Wij vragen daarom dat de tarieven voor de berekening van de billijke vergoeding rekening houden met meer parameters dan alleen de oppervlakte van de ruimte waar een activiteit plaatsvindt. Het is toch maar rechtvaardig en billijk om ook rekening te houden met de toegangsprijs en de prijs van de consumpties. Als je vijfhonderd frank entree vraagt, ligt het voor de hand dat je wat meer financiële ruimte hebt om de billijke vergoeding te betalen dan wanneer je maar honderd frank vraagt of wanneer de toegang gratis is. Ook het aantal bezoekers is een belangrijke parameter om in rekening te brengen. We durven ons de financiële kater nauwelijks voor te stellen van een openluchtfuif op grote oppervlakte die door weersomstandigheden slechts zeer weinig bezoekers had. Bij de voorstellen van de beheersvennootschappen heb je bovendien sowieso een kapitaal nodig aangezien je heel de som vooraf moet ophoesten.
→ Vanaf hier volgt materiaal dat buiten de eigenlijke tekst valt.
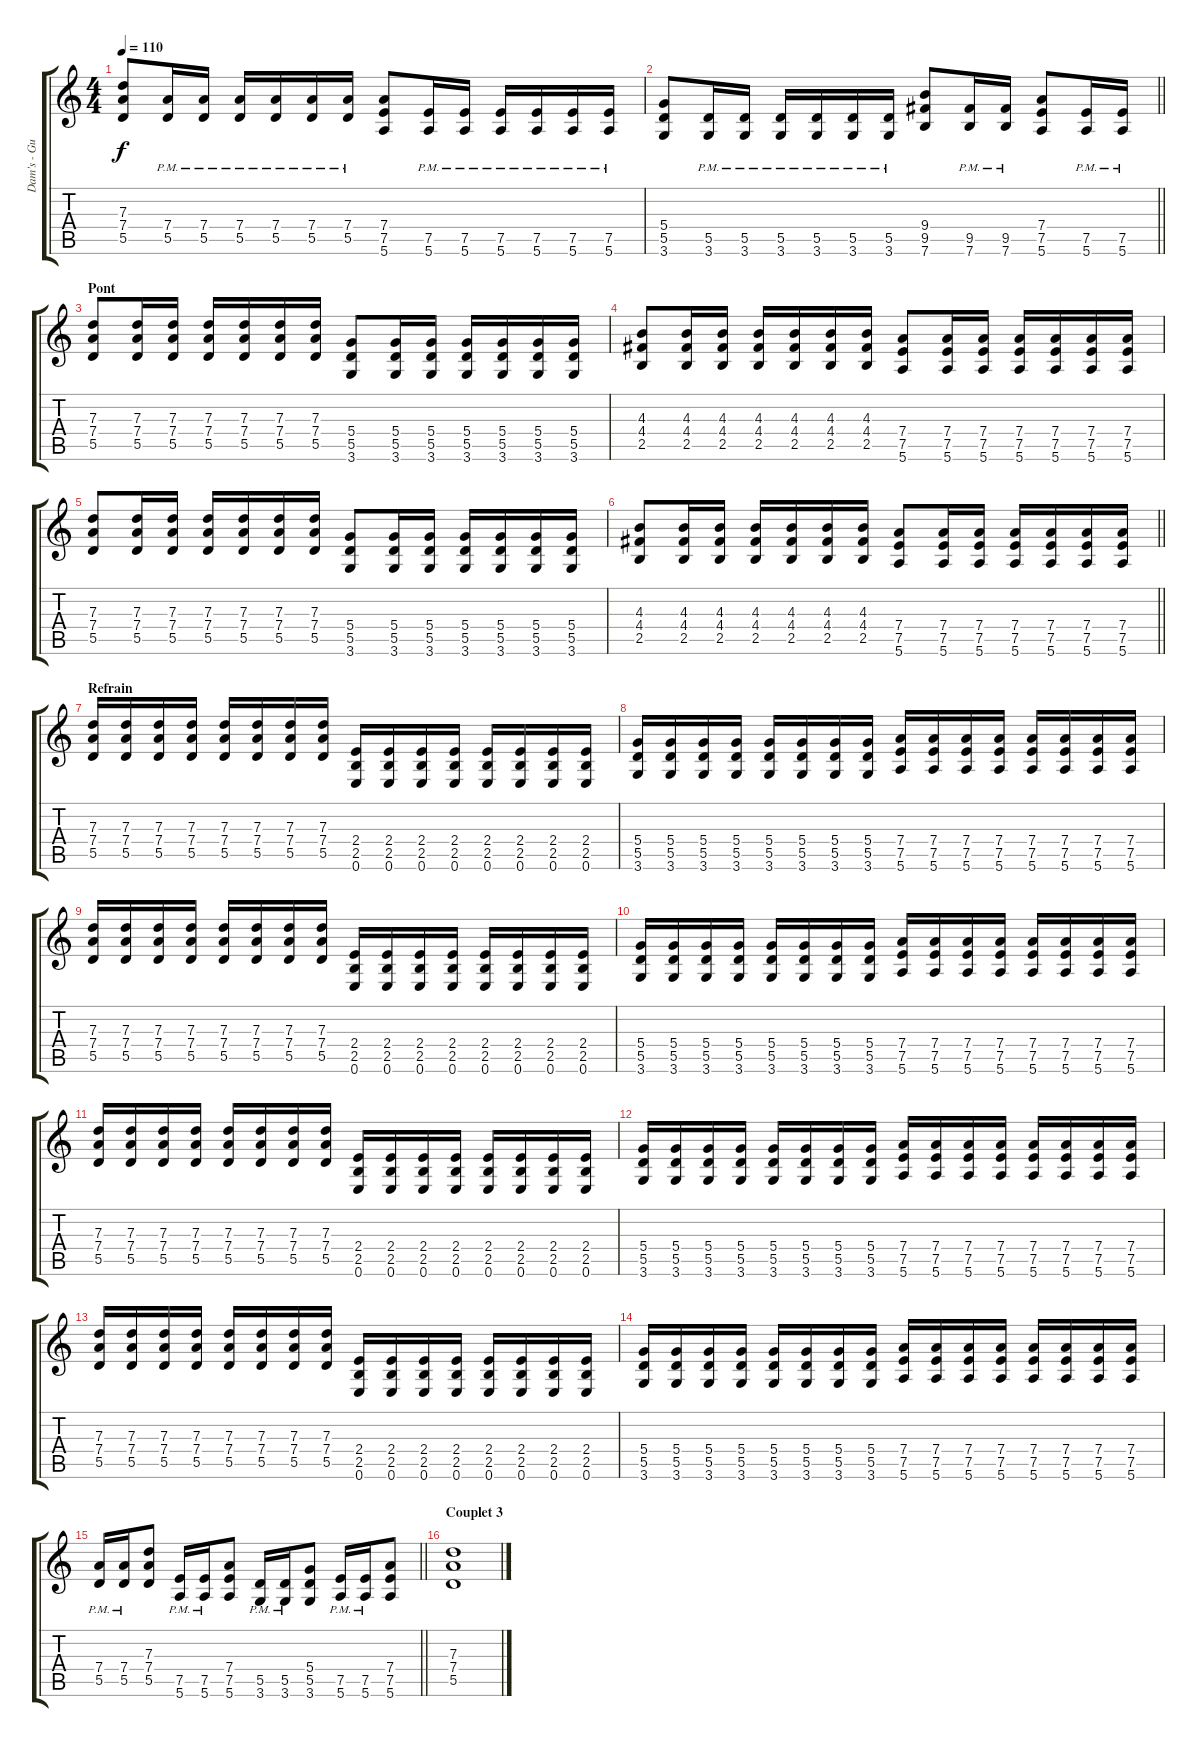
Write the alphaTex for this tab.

\track ("Dam's - Guitare" "Dam's - Gu") {instrument distortionguitar}
\staff {score tabs}
\tuning (E4 B3 G3 D3 A2 E2) {hide}
\ts (4 4)
\tempo 110
\clef g2
\ks c
(7.3 7.4 5.5).8{dy f volume 12} (7.4{pm} 5.5{pm}).16 (7.4{pm} 5.5{pm}).16 (7.4{pm} 5.5{pm}).16 (7.4{pm} 5.5{pm}).16 (7.4{pm} 5.5{pm}).16 (7.4{pm} 5.5{pm}).16 (7.4 7.5 5.6).8 (7.5{pm} 5.6{pm}).16 (7.5{pm} 5.6{pm}).16 (7.5{pm} 5.6{pm}).16 (7.5{pm} 5.6{pm}).16 (7.5{pm} 5.6{pm}).16 (7.5{pm} 5.6{pm}).16 |
\barLineRight lightlight
(5.4 5.5 3.6).8 (5.5{pm} 3.6{pm}).16 (5.5{pm} 3.6{pm}).16 (5.5{pm} 3.6{pm}).16 (5.5{pm} 3.6{pm}).16 (5.5{pm} 3.6{pm}).16 (5.5{pm} 3.6{pm}).16 (9.4 9.5 7.6).8 (9.5{pm} 7.6{pm}).16 (9.5{pm} 7.6{pm}).16 (7.4 7.5 5.6).8 (7.5{pm} 5.6{pm}).16 (7.5{pm} 5.6{pm}).16 |
\section ("" "Pont")
(7.3 7.4 5.5).8 (7.3 7.4 5.5).16 (7.3 7.4 5.5).16 (7.3 7.4 5.5).16 (7.3 7.4 5.5).16 (7.3 7.4 5.5).16 (7.3 7.4 5.5).16 (5.4 5.5 3.6).8 (5.4 5.5 3.6).16 (5.4 5.5 3.6).16 (5.4 5.5 3.6).16 (5.4 5.5 3.6).16 (5.4 5.5 3.6).16 (5.4 5.5 3.6).16 |
(4.3 4.4 2.5).8 (4.3 4.4 2.5).16 (4.3 4.4 2.5).16 (4.3 4.4 2.5).16 (4.3 4.4 2.5).16 (4.3 4.4 2.5).16 (4.3 4.4 2.5).16 (7.4 7.5 5.6).8 (7.4 7.5 5.6).16 (7.4 7.5 5.6).16 (7.4 7.5 5.6).16 (7.4 7.5 5.6).16 (7.4 7.5 5.6).16 (7.4 7.5 5.6).16 |
(7.3 7.4 5.5).8 (7.3 7.4 5.5).16 (7.3 7.4 5.5).16 (7.3 7.4 5.5).16 (7.3 7.4 5.5).16 (7.3 7.4 5.5).16 (7.3 7.4 5.5).16 (5.4 5.5 3.6).8 (5.4 5.5 3.6).16 (5.4 5.5 3.6).16 (5.4 5.5 3.6).16 (5.4 5.5 3.6).16 (5.4 5.5 3.6).16 (5.4 5.5 3.6).16 |
\barLineRight lightlight
(4.3 4.4 2.5).8 (4.3 4.4 2.5).16 (4.3 4.4 2.5).16 (4.3 4.4 2.5).16 (4.3 4.4 2.5).16 (4.3 4.4 2.5).16 (4.3 4.4 2.5).16 (7.4 7.5 5.6).8 (7.4 7.5 5.6).16 (7.4 7.5 5.6).16 (7.4 7.5 5.6).16 (7.4 7.5 5.6).16 (7.4 7.5 5.6).16 (7.4 7.5 5.6).16 |
\section ("" "Refrain")
(7.3 7.4 5.5).16 (7.3 7.4 5.5).16 (7.3 7.4 5.5).16 (7.3 7.4 5.5).16 (7.3 7.4 5.5).16 (7.3 7.4 5.5).16 (7.3 7.4 5.5).16 (7.3 7.4 5.5).16 (2.4 2.5 0.6).16 (2.4 2.5 0.6).16 (2.4 2.5 0.6).16 (2.4 2.5 0.6).16 (2.4 2.5 0.6).16 (2.4 2.5 0.6).16 (2.4 2.5 0.6).16 (2.4 2.5 0.6).16 |
(5.4 5.5 3.6).16 (5.4 5.5 3.6).16 (5.4 5.5 3.6).16 (5.4 5.5 3.6).16 (5.4 5.5 3.6).16 (5.4 5.5 3.6).16 (5.4 5.5 3.6).16 (5.4 5.5 3.6).16 (7.4 7.5 5.6).16 (7.4 7.5 5.6).16 (7.4 7.5 5.6).16 (7.4 7.5 5.6).16 (7.4 7.5 5.6).16 (7.4 7.5 5.6).16 (7.4 7.5 5.6).16 (7.4 7.5 5.6).16 |
(7.3 7.4 5.5).16 (7.3 7.4 5.5).16 (7.3 7.4 5.5).16 (7.3 7.4 5.5).16 (7.3 7.4 5.5).16 (7.3 7.4 5.5).16 (7.3 7.4 5.5).16 (7.3 7.4 5.5).16 (2.4 2.5 0.6).16 (2.4 2.5 0.6).16 (2.4 2.5 0.6).16 (2.4 2.5 0.6).16 (2.4 2.5 0.6).16 (2.4 2.5 0.6).16 (2.4 2.5 0.6).16 (2.4 2.5 0.6).16 |
(5.4 5.5 3.6).16 (5.4 5.5 3.6).16 (5.4 5.5 3.6).16 (5.4 5.5 3.6).16 (5.4 5.5 3.6).16 (5.4 5.5 3.6).16 (5.4 5.5 3.6).16 (5.4 5.5 3.6).16 (7.4 7.5 5.6).16 (7.4 7.5 5.6).16 (7.4 7.5 5.6).16 (7.4 7.5 5.6).16 (7.4 7.5 5.6).16 (7.4 7.5 5.6).16 (7.4 7.5 5.6).16 (7.4 7.5 5.6).16 |
(7.3 7.4 5.5).16 (7.3 7.4 5.5).16 (7.3 7.4 5.5).16 (7.3 7.4 5.5).16 (7.3 7.4 5.5).16 (7.3 7.4 5.5).16 (7.3 7.4 5.5).16 (7.3 7.4 5.5).16 (2.4 2.5 0.6).16 (2.4 2.5 0.6).16 (2.4 2.5 0.6).16 (2.4 2.5 0.6).16 (2.4 2.5 0.6).16 (2.4 2.5 0.6).16 (2.4 2.5 0.6).16 (2.4 2.5 0.6).16 |
(5.4 5.5 3.6).16 (5.4 5.5 3.6).16 (5.4 5.5 3.6).16 (5.4 5.5 3.6).16 (5.4 5.5 3.6).16 (5.4 5.5 3.6).16 (5.4 5.5 3.6).16 (5.4 5.5 3.6).16 (7.4 7.5 5.6).16 (7.4 7.5 5.6).16 (7.4 7.5 5.6).16 (7.4 7.5 5.6).16 (7.4 7.5 5.6).16 (7.4 7.5 5.6).16 (7.4 7.5 5.6).16 (7.4 7.5 5.6).16 |
(7.3 7.4 5.5).16 (7.3 7.4 5.5).16 (7.3 7.4 5.5).16 (7.3 7.4 5.5).16 (7.3 7.4 5.5).16 (7.3 7.4 5.5).16 (7.3 7.4 5.5).16 (7.3 7.4 5.5).16 (2.4 2.5 0.6).16 (2.4 2.5 0.6).16 (2.4 2.5 0.6).16 (2.4 2.5 0.6).16 (2.4 2.5 0.6).16 (2.4 2.5 0.6).16 (2.4 2.5 0.6).16 (2.4 2.5 0.6).16 |
(5.4 5.5 3.6).16 (5.4 5.5 3.6).16 (5.4 5.5 3.6).16 (5.4 5.5 3.6).16 (5.4 5.5 3.6).16 (5.4 5.5 3.6).16 (5.4 5.5 3.6).16 (5.4 5.5 3.6).16 (7.4 7.5 5.6).16 (7.4 7.5 5.6).16 (7.4 7.5 5.6).16 (7.4 7.5 5.6).16 (7.4 7.5 5.6).16 (7.4 7.5 5.6).16 (7.4 7.5 5.6).16 (7.4 7.5 5.6).16 |
\barLineRight lightlight
(7.4{pm} 5.5{pm}).16 (7.4{pm} 5.5{pm}).16 (7.3 7.4 5.5).8 (7.5{pm} 5.6{pm}).16 (7.5{pm} 5.6{pm}).16 (7.4 7.5 5.6).8 (5.5{pm} 3.6{pm}).16 (5.5{pm} 3.6{pm}).16 (5.4 5.5 3.6).8 (7.5{pm} 5.6{pm}).16 (7.5{pm} 5.6{pm}).16 (7.4 7.5 5.6).8 |
\section ("" "Couplet 3")
(7.3 7.4 5.5).1{volume 0}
De gevolgen van de logica van de beheersvennootschappen zijn duidelijk. De drempel om nog iets te organiseren waar muziek bij nodig is, wordt veel hoger. Het risico jezelf in schulden te werken, zal plaatselijke initiatieven afschrikken en afremmen. Als slotbedenking: het valt ons op dat de muzikanten, voor wie het uiteindelijk toch bedoeld is, zeer weinig gehoord worden in deze zaak. De beheersvennootschappen lijken zichzelf eerder als doel dan als middel te beschouwen.’

NEE

Mark Casteels

Volgens Mark Casteels, vertegenwoordiger van de beheersvennootschappen, zijn de tarieven die nu op tafel liggen laag genoeg.
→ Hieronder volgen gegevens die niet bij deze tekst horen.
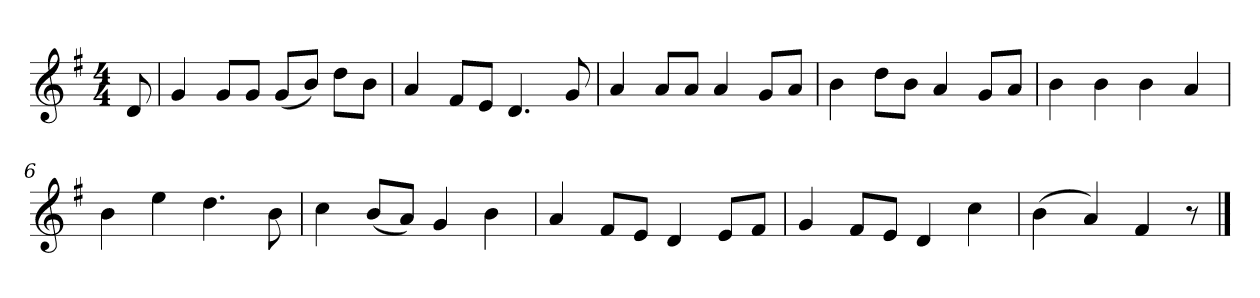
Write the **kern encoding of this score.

**kern
*part1
*staff1
*k[f#]
*M4/4
*MM120
=
8d
=1
4g
8gL
8gJ
(8gL
8bJ)
8ddL
8bJ
=2
4a
8f#L
8eJ
4.d
8g
=3
4a
8aL
8aJ
4a
8gL
8aJ
=4
4b
8ddL
8bJ
4a
8gL
8aJ
=5
4b
4b
4b
4a
=6
4b
4ee
4.dd
8b
=7
4cc
(8bL
8aJ)
4g
4b
=8
4a
8f#L
8eJ
4d
8eL
8f#J
=9
4g
8f#L
8eJ
4d
4cc
=10
(4b
4a)
4f#
8r
==
*-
‘De beheersvennootschappen innen de billijke vergoeding, geld dat toekomt aan artiesten en uitvoerders van muziek. De vergoeding heeft niets uit te staan met de bijdrage voor SABAM, die naar de auteurs en componisten gaat. Vooraleer we de parameters voor de billijke vergoeding vastlegden, hebben we verkennende gesprekken gevoerd met vertegenwoordigers uit verschillende sectoren. Daaruit concludeerden we dat iedereen eenvoudige en doorzichtige parameters wilde, gebaseerd op zo weinig mogelijk criteria die zo veel mogelijk houvast boden. Juist daarom hanteren we andere parameters dan SABAM, die tarieven zijn niet transparant genoeg. We hebben het criterium van de oppervlakte genomen omdat het de meest neutrale factor is. Er is eigenlijk altijd een rechtstreekse relatie tussen de oppervlakte die voorzien is en het aantal mensen dat bereikt wordt. We houden bij de taxering geen rekening met het aantal bezoekers, want het gebruik van de muziek heeft weinig te maken met het commercieel succes dat gehaald wordt. We stellen bovendien vast dat de huur van de zaal, de kosten van de dj et cetera gelijk blijven. Een activiteit organiseren, houdt altijd een risico in, maar dat kunnen wij niet opvangen.

De tarieven zijn sinds het begin van de besprekingen extreem naar beneden gehaald waardoor we nu een uitgebalanceerde tariefstelling hebben. Ook de tijdelijke activiteiten blijven betaalbaar. Bij die prijsbepaling hebben we vooral de kleinschalige activiteiten willen bevoordelen, daarom bestaan er voor oppervlaktes tot ongeveer 800 m2 heel lage tarieven. Daarboven zit inderdaad een knik in de curve, maar die activiteiten beschouwen we als meer commercieel of als activiteiten met een zeker risico waarbij de organisator zich moet realiseren waartoe hij zich engageert. Bovendien verschillen onze tarieven naargelang van de activiteit die op een bepaalde oppervlakte plaatsvindt. Bij een grote dansfuif worden niet alle plaatsen gebruikt voor dans. Er is ook een zone waar drank verkocht wordt, vaak een chill-outgebied… Daarom taxeren we niet de gehele oppervlakte als danszone. De zones voor drank berekenen we tegen het goedkopere dienstentarief.

Mensen die tijdens de zomer fuiven plannen mogen gerust zijn: of er nu een akkoord komt of niet, pas vanaf oktober zullen we de billijke vergoeding innen.’